At Dogs Trust, we spend a lot of time talking about early and thorough socialisation of dogs as the best form of prevention of behavioural problems. Vets, behaviourists and trainers spend much of their time working to correct problems in dogs who have not been properly socialised.
But what about cats? That was the question asked by a reader of A Vet's Guide To Life. We tend to think of cats as solitary, anti-social creatures. We even revere them for their independence. So what happens when we need to calm a frightened cat in a social situation?
A Vet's Guide To Life gives some very sensible advice about introducing guests in small numbers and, importantly, carefully training the person (adult or child) to be gentle and offer a rewarding experience to the animal. Cats respond to different rewards than dogs, and much of the advice surrounding this topic suggests training should be kept to short bursts with the cat having a 'safe' route.
The notion of a safe route for the cat - either a separate room or a few shelves that they can quickly scuttle up to get a view of the area from a secure distance - is key in introducing both adult cats and kittens to new and potentially frightening situations. This could be introducing a new baby, having visitors to the house or introducing a new cat, dog, ferret etc. to the mix. When my baby nephew first came to visit, my parents' elderly and now sadly deceased cat, Zoey, hid in her favourite spot between two sofas until he fell asleep; when he went quiet she emerged, sniffed, gave a quick lick to his hand and from then on was perfectly calm around him as she had approached the situation on her terms.

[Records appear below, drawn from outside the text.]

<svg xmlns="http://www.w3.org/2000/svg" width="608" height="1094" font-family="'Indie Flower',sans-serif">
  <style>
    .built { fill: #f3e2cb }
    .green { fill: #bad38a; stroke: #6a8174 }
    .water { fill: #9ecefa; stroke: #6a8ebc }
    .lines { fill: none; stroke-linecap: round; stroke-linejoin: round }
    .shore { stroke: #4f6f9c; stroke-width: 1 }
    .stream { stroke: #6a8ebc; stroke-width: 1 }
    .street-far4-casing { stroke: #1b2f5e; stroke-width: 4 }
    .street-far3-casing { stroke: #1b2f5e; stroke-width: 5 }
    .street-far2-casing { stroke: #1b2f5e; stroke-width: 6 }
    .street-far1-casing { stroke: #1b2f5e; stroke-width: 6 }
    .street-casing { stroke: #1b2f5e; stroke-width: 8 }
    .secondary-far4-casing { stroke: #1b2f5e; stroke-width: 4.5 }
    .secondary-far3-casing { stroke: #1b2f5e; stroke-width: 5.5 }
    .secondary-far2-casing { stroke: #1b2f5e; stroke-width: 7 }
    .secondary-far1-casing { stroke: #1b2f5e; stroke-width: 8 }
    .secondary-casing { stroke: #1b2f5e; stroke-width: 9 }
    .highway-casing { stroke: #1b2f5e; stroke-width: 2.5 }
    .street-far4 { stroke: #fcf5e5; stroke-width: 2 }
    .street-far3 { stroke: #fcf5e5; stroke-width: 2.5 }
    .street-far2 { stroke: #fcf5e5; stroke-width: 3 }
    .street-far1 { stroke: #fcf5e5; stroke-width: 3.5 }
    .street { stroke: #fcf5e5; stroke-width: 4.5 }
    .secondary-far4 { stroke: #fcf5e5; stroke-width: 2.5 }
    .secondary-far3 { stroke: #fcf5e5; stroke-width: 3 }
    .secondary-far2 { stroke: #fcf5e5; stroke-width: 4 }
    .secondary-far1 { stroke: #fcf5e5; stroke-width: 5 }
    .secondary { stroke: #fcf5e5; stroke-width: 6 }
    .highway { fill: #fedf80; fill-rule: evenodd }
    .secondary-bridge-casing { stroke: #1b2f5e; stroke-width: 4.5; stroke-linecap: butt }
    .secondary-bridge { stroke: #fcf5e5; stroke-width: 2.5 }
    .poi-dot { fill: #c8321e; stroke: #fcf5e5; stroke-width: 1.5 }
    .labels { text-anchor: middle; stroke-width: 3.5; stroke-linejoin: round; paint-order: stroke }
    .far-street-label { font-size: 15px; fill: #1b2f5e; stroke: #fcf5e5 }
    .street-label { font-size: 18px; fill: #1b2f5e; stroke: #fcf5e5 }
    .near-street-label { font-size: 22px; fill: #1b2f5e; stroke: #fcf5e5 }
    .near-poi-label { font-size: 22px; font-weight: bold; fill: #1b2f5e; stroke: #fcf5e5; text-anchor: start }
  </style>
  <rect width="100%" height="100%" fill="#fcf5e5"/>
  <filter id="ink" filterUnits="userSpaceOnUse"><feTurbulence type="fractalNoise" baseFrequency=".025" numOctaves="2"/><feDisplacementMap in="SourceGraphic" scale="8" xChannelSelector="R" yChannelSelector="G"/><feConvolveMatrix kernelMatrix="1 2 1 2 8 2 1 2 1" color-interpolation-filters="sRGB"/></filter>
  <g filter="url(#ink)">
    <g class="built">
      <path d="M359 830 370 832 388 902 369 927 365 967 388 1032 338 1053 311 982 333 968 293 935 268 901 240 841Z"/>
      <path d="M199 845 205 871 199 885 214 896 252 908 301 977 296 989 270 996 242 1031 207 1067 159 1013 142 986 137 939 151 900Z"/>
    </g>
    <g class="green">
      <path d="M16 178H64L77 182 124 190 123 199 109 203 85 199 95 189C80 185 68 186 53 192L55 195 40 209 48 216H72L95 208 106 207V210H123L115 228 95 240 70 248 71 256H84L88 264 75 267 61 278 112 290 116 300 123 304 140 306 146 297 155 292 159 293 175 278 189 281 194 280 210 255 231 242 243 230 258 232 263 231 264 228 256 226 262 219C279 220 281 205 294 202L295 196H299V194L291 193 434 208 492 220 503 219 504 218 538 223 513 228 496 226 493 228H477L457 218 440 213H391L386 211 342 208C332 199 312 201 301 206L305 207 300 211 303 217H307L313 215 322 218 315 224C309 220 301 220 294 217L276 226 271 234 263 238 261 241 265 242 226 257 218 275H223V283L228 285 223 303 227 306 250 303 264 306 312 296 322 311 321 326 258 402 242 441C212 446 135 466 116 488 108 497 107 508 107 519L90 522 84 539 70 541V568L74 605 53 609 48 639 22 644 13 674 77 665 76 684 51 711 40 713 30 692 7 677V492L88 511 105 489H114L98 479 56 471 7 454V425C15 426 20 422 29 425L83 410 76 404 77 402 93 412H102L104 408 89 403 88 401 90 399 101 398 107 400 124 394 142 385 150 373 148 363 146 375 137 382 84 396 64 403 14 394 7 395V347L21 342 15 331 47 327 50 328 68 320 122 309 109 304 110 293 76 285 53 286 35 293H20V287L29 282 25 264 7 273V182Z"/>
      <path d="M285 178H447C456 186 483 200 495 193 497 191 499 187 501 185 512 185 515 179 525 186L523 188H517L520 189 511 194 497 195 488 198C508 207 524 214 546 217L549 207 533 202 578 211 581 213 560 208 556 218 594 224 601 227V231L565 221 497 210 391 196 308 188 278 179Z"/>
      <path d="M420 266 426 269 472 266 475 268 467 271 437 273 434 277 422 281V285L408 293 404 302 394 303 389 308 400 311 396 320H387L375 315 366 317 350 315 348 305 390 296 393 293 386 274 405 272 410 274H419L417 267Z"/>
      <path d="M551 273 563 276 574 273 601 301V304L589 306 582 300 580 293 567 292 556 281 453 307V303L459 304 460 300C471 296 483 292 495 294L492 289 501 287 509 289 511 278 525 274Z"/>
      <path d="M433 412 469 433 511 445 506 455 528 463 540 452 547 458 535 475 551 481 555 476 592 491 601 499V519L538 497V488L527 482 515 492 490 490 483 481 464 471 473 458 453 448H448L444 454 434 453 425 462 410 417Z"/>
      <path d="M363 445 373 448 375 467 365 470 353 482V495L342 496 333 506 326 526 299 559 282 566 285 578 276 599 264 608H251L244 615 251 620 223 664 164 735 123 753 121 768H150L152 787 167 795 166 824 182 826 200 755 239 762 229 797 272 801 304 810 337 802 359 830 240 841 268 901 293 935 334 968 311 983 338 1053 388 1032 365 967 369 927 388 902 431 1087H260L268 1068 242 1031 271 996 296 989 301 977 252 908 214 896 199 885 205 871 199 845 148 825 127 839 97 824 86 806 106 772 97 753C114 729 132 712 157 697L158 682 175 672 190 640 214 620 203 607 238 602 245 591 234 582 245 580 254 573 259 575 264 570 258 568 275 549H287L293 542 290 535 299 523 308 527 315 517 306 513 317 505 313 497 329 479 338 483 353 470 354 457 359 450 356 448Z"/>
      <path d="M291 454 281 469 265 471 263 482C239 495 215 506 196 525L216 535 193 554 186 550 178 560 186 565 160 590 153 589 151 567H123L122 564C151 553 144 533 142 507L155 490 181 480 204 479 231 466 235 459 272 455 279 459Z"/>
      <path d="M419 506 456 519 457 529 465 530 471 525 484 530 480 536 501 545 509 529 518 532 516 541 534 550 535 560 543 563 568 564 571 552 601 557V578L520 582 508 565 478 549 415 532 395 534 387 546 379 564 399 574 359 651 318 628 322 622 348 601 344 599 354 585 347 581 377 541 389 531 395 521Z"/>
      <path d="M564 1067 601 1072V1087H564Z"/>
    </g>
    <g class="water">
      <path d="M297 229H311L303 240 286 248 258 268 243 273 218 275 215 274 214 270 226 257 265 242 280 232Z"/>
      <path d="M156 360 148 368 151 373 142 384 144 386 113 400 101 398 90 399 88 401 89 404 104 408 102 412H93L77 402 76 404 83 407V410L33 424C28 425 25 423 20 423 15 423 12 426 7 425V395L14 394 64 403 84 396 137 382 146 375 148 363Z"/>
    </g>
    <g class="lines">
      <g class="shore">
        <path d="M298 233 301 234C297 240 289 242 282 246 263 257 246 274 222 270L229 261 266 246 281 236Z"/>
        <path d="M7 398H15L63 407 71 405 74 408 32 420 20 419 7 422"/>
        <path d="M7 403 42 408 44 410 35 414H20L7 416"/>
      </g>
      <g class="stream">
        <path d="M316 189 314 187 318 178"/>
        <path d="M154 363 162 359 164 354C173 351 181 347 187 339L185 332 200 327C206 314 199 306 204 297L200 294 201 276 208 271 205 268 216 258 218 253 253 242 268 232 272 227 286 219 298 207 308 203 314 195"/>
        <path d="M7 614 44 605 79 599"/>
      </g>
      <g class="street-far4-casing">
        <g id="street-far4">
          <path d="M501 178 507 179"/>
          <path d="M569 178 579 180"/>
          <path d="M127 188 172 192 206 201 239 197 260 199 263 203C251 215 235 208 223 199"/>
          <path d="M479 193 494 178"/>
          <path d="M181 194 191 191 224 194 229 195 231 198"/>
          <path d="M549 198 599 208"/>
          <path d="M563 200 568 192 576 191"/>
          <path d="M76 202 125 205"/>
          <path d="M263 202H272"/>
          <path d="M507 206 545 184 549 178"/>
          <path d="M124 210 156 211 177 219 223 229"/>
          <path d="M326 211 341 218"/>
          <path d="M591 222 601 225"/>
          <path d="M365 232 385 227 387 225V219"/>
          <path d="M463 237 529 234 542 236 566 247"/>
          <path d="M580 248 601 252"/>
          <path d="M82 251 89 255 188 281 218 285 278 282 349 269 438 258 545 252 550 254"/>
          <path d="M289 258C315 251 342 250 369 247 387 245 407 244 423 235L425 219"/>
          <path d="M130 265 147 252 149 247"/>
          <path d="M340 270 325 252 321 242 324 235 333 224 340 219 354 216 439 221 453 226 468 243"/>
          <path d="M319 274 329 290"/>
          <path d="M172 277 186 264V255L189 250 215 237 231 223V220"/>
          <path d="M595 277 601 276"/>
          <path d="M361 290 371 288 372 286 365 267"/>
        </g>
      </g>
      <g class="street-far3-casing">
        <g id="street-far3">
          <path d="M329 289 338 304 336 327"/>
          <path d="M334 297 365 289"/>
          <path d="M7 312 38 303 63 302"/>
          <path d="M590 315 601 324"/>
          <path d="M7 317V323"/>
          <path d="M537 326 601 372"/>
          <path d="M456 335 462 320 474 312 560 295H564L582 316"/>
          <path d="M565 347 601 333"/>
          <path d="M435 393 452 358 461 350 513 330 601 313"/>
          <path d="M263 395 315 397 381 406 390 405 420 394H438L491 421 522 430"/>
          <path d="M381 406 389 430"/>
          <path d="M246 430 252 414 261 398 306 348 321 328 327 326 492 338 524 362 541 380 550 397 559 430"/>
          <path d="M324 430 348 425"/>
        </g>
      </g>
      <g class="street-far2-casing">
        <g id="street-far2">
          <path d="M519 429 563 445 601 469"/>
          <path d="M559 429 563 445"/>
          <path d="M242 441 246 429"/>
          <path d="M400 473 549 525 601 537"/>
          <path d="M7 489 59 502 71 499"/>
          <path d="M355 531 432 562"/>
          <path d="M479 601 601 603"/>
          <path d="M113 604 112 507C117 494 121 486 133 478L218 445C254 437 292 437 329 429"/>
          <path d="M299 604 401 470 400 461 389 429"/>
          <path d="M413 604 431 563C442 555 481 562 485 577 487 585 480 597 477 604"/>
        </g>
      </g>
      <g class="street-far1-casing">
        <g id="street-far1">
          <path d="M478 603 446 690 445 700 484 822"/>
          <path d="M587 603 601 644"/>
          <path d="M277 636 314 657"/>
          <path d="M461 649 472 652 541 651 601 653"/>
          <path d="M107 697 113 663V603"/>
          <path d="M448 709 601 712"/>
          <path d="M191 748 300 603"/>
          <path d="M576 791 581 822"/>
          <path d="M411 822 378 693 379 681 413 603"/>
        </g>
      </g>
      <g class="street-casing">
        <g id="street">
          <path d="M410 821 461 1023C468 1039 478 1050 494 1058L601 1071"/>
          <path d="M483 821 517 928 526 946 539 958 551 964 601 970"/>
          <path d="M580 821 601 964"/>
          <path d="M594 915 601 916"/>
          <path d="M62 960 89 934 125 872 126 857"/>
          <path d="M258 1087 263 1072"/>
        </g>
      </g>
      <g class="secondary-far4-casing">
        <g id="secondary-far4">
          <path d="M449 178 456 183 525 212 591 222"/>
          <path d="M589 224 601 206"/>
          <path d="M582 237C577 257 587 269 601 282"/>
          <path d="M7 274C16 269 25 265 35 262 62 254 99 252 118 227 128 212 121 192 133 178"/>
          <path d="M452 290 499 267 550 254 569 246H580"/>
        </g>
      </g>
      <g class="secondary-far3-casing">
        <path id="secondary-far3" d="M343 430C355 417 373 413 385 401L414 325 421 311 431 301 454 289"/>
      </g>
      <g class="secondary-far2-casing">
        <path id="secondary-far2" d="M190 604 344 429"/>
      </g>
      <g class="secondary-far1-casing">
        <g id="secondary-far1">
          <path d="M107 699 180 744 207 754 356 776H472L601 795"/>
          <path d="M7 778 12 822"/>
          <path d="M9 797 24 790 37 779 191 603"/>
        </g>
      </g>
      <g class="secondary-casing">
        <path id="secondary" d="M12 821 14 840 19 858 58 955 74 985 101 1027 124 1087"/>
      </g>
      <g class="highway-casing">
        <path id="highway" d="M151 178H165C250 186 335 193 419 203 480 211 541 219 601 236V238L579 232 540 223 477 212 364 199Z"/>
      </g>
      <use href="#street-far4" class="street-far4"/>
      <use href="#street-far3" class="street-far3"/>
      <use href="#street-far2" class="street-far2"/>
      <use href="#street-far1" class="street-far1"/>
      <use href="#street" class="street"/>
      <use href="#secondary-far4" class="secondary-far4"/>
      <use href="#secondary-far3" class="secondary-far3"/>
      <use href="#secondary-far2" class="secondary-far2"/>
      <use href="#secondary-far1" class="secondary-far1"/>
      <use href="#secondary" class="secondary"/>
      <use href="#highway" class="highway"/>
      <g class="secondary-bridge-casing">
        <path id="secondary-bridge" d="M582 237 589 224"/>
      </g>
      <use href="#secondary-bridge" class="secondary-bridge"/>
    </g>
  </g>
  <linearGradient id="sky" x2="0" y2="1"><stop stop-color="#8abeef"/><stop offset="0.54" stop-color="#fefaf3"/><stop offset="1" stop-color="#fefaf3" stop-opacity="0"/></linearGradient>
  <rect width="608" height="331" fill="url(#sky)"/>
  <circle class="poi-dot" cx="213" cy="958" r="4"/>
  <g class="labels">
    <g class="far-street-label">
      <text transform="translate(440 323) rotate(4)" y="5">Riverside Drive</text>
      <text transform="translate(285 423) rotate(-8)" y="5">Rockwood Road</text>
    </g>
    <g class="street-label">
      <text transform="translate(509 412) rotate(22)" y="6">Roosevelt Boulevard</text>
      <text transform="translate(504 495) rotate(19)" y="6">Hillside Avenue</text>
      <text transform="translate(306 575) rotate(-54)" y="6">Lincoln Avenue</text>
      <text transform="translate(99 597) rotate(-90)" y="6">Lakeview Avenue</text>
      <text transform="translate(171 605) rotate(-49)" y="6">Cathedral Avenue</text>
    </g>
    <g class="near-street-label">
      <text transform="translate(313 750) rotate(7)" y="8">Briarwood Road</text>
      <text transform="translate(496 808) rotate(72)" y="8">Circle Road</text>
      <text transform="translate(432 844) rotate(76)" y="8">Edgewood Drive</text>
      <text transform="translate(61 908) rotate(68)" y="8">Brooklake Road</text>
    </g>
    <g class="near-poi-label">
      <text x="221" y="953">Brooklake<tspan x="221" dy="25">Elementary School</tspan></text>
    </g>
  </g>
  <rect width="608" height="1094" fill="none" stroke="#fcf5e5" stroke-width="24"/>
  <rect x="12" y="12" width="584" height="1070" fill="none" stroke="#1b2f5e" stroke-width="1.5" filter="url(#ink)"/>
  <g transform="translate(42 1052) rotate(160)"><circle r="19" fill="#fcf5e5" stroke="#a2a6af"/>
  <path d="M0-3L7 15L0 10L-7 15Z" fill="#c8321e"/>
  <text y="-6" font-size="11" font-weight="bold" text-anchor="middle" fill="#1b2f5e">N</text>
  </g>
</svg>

I'll be watching this blog carefully as I've recently been adopted by the pictured abandoned kitten (now known as Snaffle) found wandering on the streets. I've had cats before, but never one who clearly left mum too early and is a potent mixture of bullish confidence and bad manners. My other main source for lots of good cat information is the Cats Protection website. And yes, people who adore and work for dogs can be cat lovers too!